Dame Carol said the Government faces an “unavoidable choice” when it comes to illegal drug use in society.

She said: “Invest in tackling the problem or keep paying for the consequences. A whole-system approach is needed and this part of my review offers concrete proposals, deliverable within this Parliament, to achieve this.”

Matt Hancock affair accusations
Health Secretary Sajid Javid (Aaron Chown/PA)

Health Secretary Sajid Javid welcomed the review’s findings.

He said: “When I first commissioned Dame Carol to do this review as Home Secretary, we knew the sale and use of drugs drives serious violence and homelessness but this review shows that the health implications are just as devastating.

“Tackling this issue requires strong collaboration across Government and the new specialist Joint Combating Drugs Unit will help us to do just that.

“We will look closely at these recommendations and publish an initial response shortly on the urgent action we can take to turn the tide on drug-related deaths and get more people access to higher quality services.”

Responding to the review, Clare Taylor, national director of operations at social care charity Turning Point, said the recommendations for increased funding and workforce standards are long overdue.

She said: “We welcome Dame Carol Black’s recommendation that the Government prioritise much needed investment in treatment, stable housing, employment opportunities for people in recovery and improved joint working across mental health and substance misuse services.

“The proposals for increased professionalisation of the workforce are much needed and we are pleased to see that the review acknowledges the value added by people who’ve experienced addiction themselves working alongside clinicians to support others in their recovery.

“Drug related deaths, which we know are preventable, are at an all time high and the status quo is simply not acceptable.

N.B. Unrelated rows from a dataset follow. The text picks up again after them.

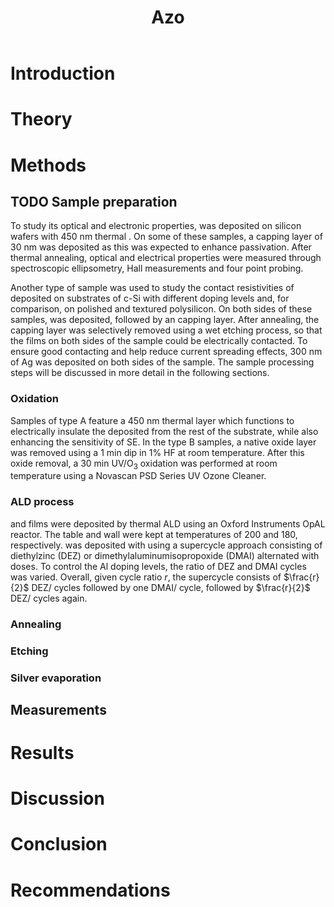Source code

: #+TITLE: Azo

#+LATEX_HEADER: \newcommand{\AZO}{ZnO:Al}
#+LATEX_HEADER: \newcommand{\Celsius}{$^\circ$C}
#+LATEX_HEADER: \newcommand{\SiOx}{\text{SiO$_2$}}
#+LATEX_HEADER: \newcommand{\AlOx}{\text{Al$_2$O$_3$}}
#+LATEX_HEADER: \newcommand{\HHO}{\text{H$_2$O}}

#+EXCLUDE_TAGS: todoex

* Introduction
* Theory
** TODO todos :todoex:
*** TODO Mention importance of AlOx capping found previously

* Methods
** TODO Sample preparation
# SAMPLES A
To study its optical and electronic properties, \AZO{} was deposited on silicon wafers with 450 nm thermal \SiOx{}.
On some of these samples, a capping layer of 30 nm \AlOx{} was deposited as this was expected to enhance passivation.
After thermal annealing, optical and electrical properties were measured through spectroscopic ellipsometry, Hall measurements and four point probing.
# SAMPLES B
Another type of sample was used to study the contact resistivities of deposited \AZO{} on substrates of c-Si with different doping levels and, for comparison, on polished and textured polysilicon.
On both sides of these samples, \AZO{} was deposited, followed by an \AlOx{} capping layer. After annealing, the capping layer was selectively removed using a wet etching process, so that the \AZO{} films on both sides of the sample could be electrically contacted.
To ensure good contacting and help reduce current spreading effects, 300 nm of Ag was deposited on both sides of the sample.
The sample processing steps will be discussed in more detail in the following sections.
*** Oxidation
Samples of type A feature a 450 nm thermal \SiOx{} layer which functions to electrically insulate the deposited \AZO{} from the rest of the substrate, while also enhancing the sensitivity of SE.
In the type B samples, a native oxide layer was removed using a 1 min dip in 1% HF at room temperature.
After this oxide removal, a 30 min UV/O$_3$ oxidation was performed at room temperature using a Novascan PSD Series UV Ozone Cleaner.
*** ALD process
\AZO{} and \AlOx{} films were deposited by thermal ALD using an Oxford Instruments OpAL reactor.
The table and wall were kept at temperatures of 200\Celsius{} and 180\Celsius{}, respectively.
\AZO was deposited with using a supercycle approach consisting of diethylzinc (DEZ) or dimethylaluminumisopropoxide (DMAI) alternated with \HHO{} doses.
To control the Al doping levels, the ratio of DEZ and DMAI cycles was varied.
Overall, given cycle ratio $r$, the supercycle consists of $\frac{r}{2}$ DEZ/\HHO{} cycles followed by one DMAI/\HHO{} cycle, followed by $\frac{r}{2}$ DEZ/\HHO{} cycles again.
*** Annealing
*** Etching
*** Silver evaporation
*** TODO todos :todoex:
**** TODO Include figure detailing stacks
Include references to samples type A and B
**** TODO Put reference to figure in introduction
**** TODO Traceability 450 nm \SiOx{} wafers
**** TODO UV/O$_3$ sample flipped?
**** TODO \AlOx{} layer deposited using TMA? Should be DMAI, right?
**** [?] Figure illustrating supercycle
** Measurements
* Results
* Discussion
* Conclusion
* Recommendations
* TODO Symbols/abbreviations :todoex:
A list of all symbols/abbreviations used.
todo indicates that they have not been well defined yet, and require some minor attention in the future.
** TODO SE
introduce, probably in introduction.
** TODO AZO
** TODO ALD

We hope that this review will spur the Government to prioritise efforts to prevent the tragic loss of life and the harm done to families and communities by drugs.”

The first phase of the review, published in February last year, estimated there were 300,000 opiate or crack users in England, and around one million people using cocaine per year.

Meanwhile, drug misuse poisoning deaths are at a record high, having increased by nearly 80% since 2012.

It also determined the illicit drugs market in the UK is worth £9.4 billion a year, but costs society more than double that figure.

If health considerations, the cost of crime and societal impacts are combined, the total cost of illegal drugs is £19 billion annually.